Excerpted records:
[Start of section]
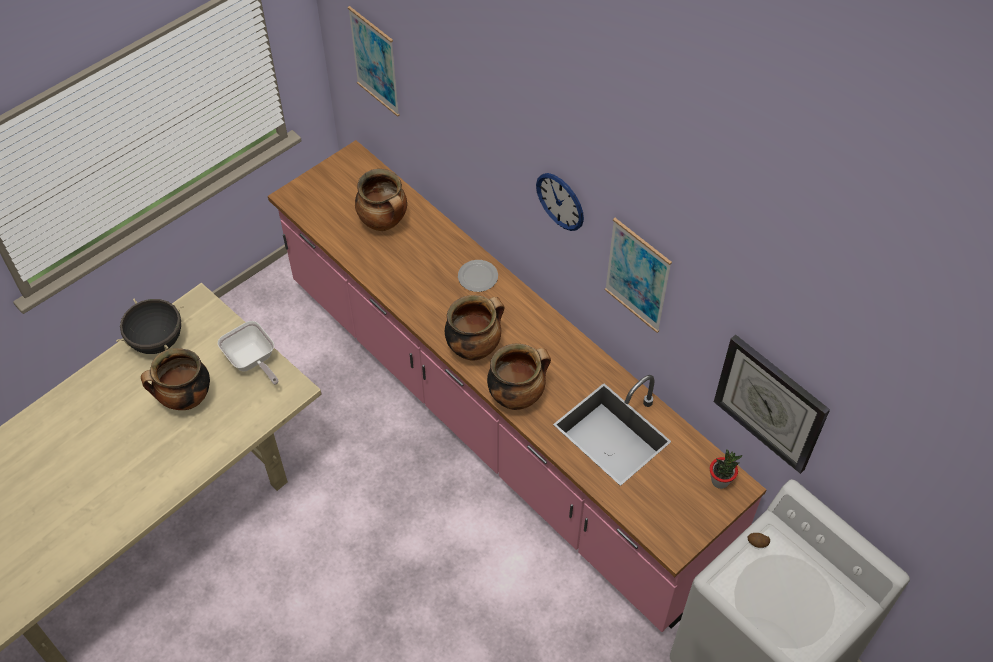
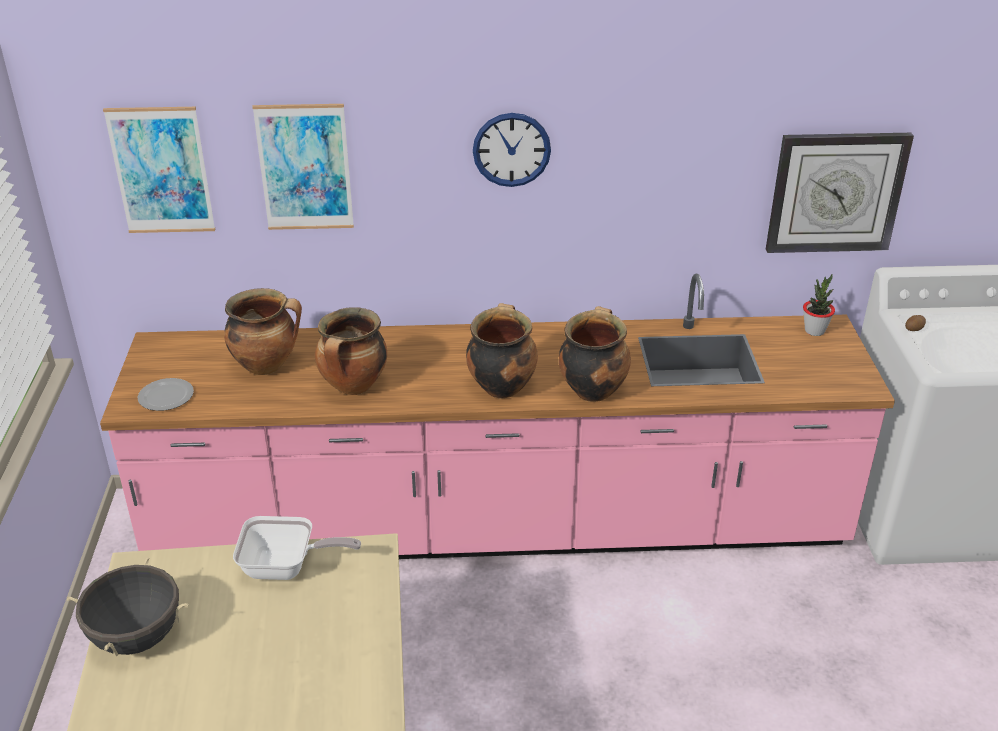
camera: 50 degrees left, 20 degrees down
(185, 400) = (260, 657): cooking pot -> cooking pot (354, 387)
(478, 276) = (420, 344): plate -> plate (165, 396)
(637, 275) = (638, 167): picture -> picture (305, 167)

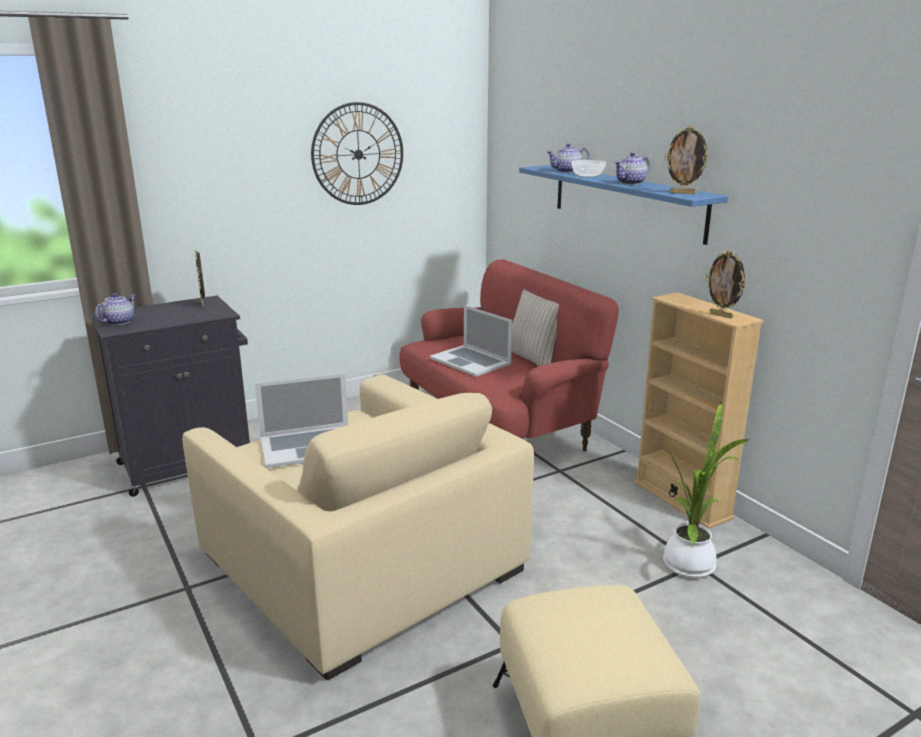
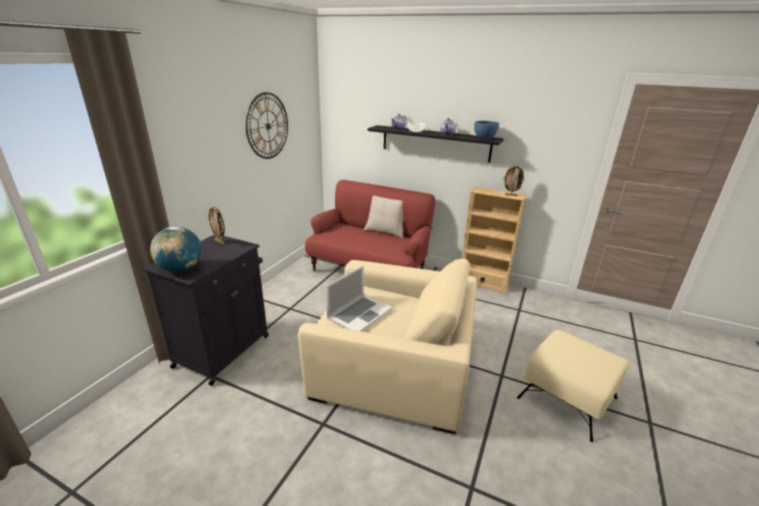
camera: 35 degrees left, 5 degrees up
(118, 322) = (181, 269): teapot -> globe
(470, 361) = (358, 240): laptop -> none
(626, 201) = (435, 143): blue shelf -> black shelf
(683, 193) = (484, 138): picture frame -> blue bowl
(691, 563) = (516, 310): potted plant -> none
[End of section]
Exercise description:
Print exactly and only the lines that start at the line with "(118, 322) = (181, 269): teapot -> globe" and run through the end of the listing above.

Exercise response:
(118, 322) = (181, 269): teapot -> globe
(470, 361) = (358, 240): laptop -> none
(626, 201) = (435, 143): blue shelf -> black shelf
(683, 193) = (484, 138): picture frame -> blue bowl
(691, 563) = (516, 310): potted plant -> none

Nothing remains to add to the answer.